С Сазоновым Таисия Ковалева познакомилась первого сентября. Они оказались случайными соседями на торжественном собрании, посвященном дню знаний. Зрительный зал аудитории «Большая сцена» был забит до отказа, мест не было. Вот они и сидели прямо перед сценой на скрипучей шаткой скамеечке, еще шутили по поводу ее ветхости и возможности падения.
Сазонов Таисии понравился сразу. Понравился своей открытостью, уверенной повадкой жизнелюба, балагура-весельчака, очень светлого и легкого в общении человека. Он был так не похож на знакомых ей парней с безразлично-тупыми либо, наоборот, постоянно озабоченными, темными лицами. Сазонов был соткан из света. От одного его появления Таисии казалось, что мир светлеет и приобретает пестрые краски. Не говоря уже о его внешности Аполлона.
– Никита, пожалуйста, зайдите к ректору. Он хотел передать Вам документы для отца. Вы знаете, мы так благодарны Игорю Васильевичу! Ваш отец… Он просто… Ой! Я так разволновалась! – Жанна Семеновна прижала руку к сердцу. – Нам ремонт в институте просто необходим. Мы же три года найти денег не можем. Игорь Васильевич все оплатил! Представляете?! – она взяла Сазонова под руку и в его сопровождении пошла к выходу из аудитории. – Ваш отец – большой души человек. Есть еще в России меценаты!
Сазонов обернулся к Ковалевой, которая у окна за первым столом укладывала в сумку взятые в библиотеке учебники. Ему стало приятно, что она, безусловно, слышала их с Жанной Семеновной разговор.
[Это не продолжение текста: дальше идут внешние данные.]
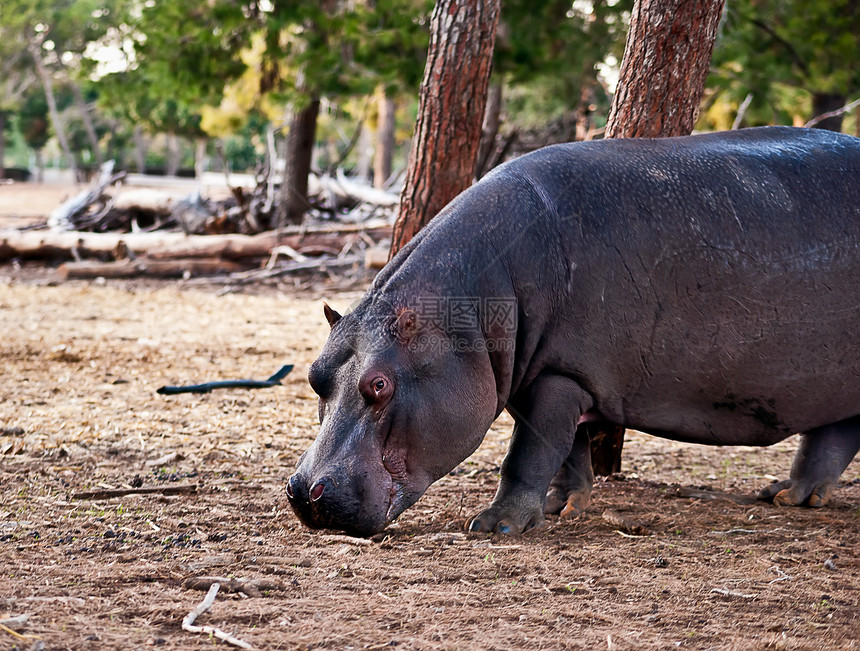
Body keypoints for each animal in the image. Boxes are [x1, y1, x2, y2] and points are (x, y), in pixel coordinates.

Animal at [288, 126, 860, 536]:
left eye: (379, 385)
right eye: (315, 376)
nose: (304, 492)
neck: (464, 309)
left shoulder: (559, 377)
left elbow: (529, 453)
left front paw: (494, 527)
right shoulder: (551, 374)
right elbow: (568, 451)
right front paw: (564, 505)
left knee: (834, 436)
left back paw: (789, 496)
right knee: (831, 439)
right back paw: (785, 495)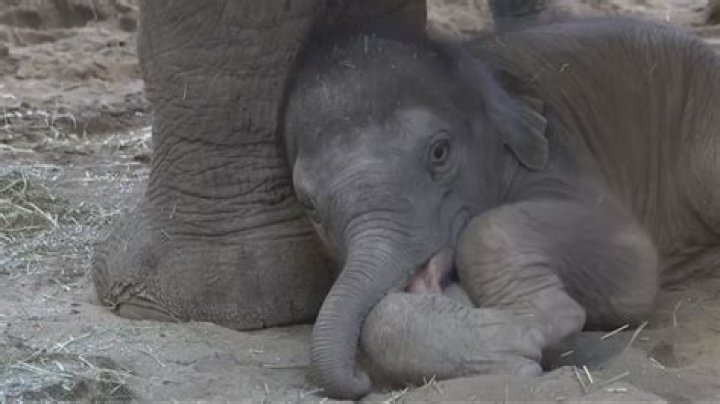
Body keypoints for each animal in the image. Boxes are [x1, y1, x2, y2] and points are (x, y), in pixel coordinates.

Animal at [282, 17, 720, 398]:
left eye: (439, 152)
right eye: (309, 205)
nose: (360, 382)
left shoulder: (557, 154)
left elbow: (635, 265)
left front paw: (545, 318)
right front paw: (509, 346)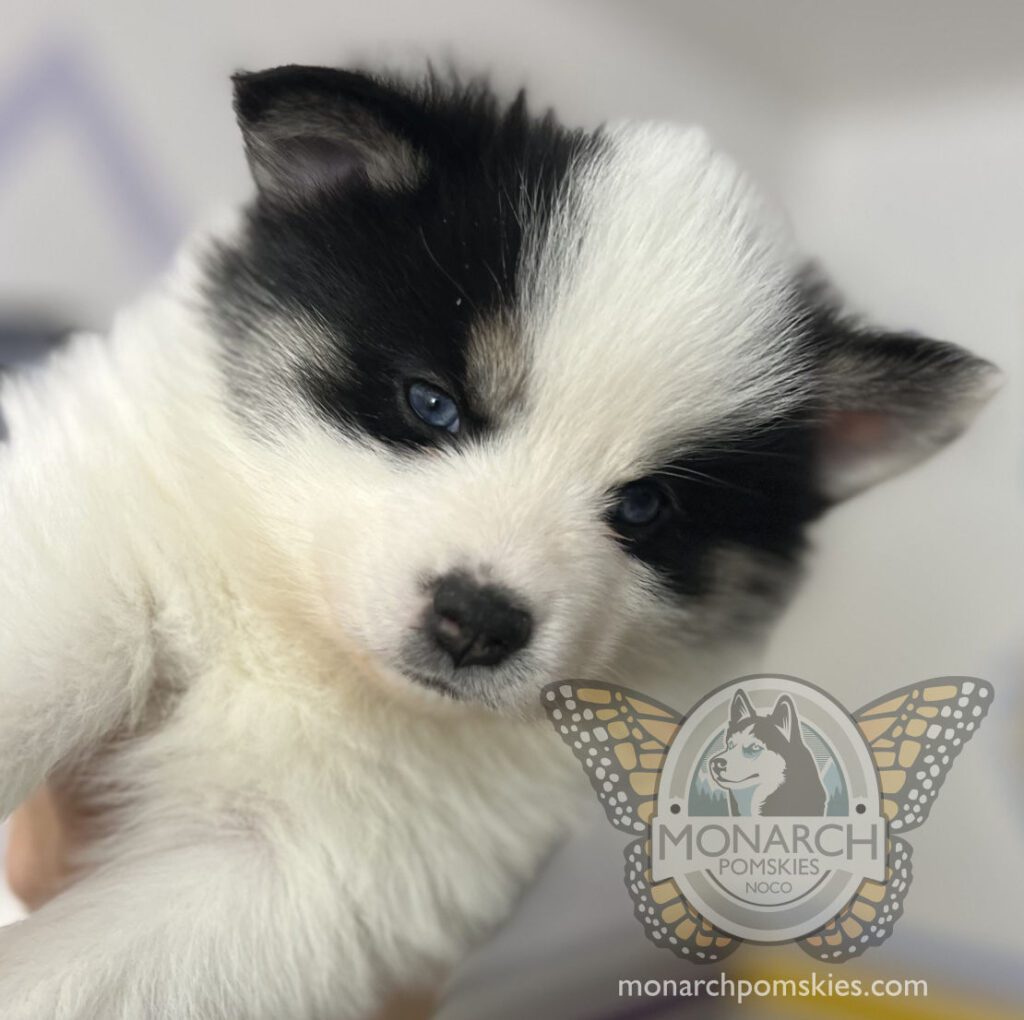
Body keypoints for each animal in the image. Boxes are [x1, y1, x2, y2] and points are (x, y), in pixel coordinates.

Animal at [0, 67, 995, 1015]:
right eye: (433, 403)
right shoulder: (108, 519)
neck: (314, 648)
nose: (476, 622)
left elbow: (98, 970)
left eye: (646, 507)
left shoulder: (319, 869)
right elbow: (53, 648)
День истекал последними каплями неяркого света. Начавшийся накануне вечером дождь по-прежнему лил как из ведра. Прохожие спешили, то и дело поеживались под ударами пронизывающего ветра, тщетно прикрывались зонтами, браня ненастье, пробирались меж луж.
Накинув капюшон не по сезону легонькой джинсовой куртки, запустив поглубже руки в карманы, сжавшись, как продрогший воробушек, Ковалева решительно закрыла за собой дверь института и шагнула под дождь.
«Ничего, до метро – рукой подать, – успокаивала она себя, – а там тепло и сухо».
У метро она задержалась у раскинутого на улице лотка с зонтами.
– Самый дешевый – сколько? – спросила она продавца, одетого в прозрачный плащ-дождевик.
– Пятьсот рублей.
«Нет, – с сожалением вздохнула Таисия. – Если купить зонт, придется подождать с теплой курткой».
– Скажите, а полиэтиленовые дождевики дорого стоят?
– Мой полторы тысячи. Девушка, это от фирмы зависит. Плюс-минус пятьсот рублей.
– Спасибо.
Приценяться дальше не было смысла.
Когда-то ей казалось, что за серыми, облупившимися стенами детского дома ее ждет другой мир, радушный и радостный. «Нет. Не ждет…» – вздохнула Таисия и пошла ко входу в метро.
– Тася, подожди! – услышала она за спиной.
Никита Сазонов бежал, на ходу застегивая кожаную куртку, неуклюже, щекой, прижимая к плечу ручку зонта.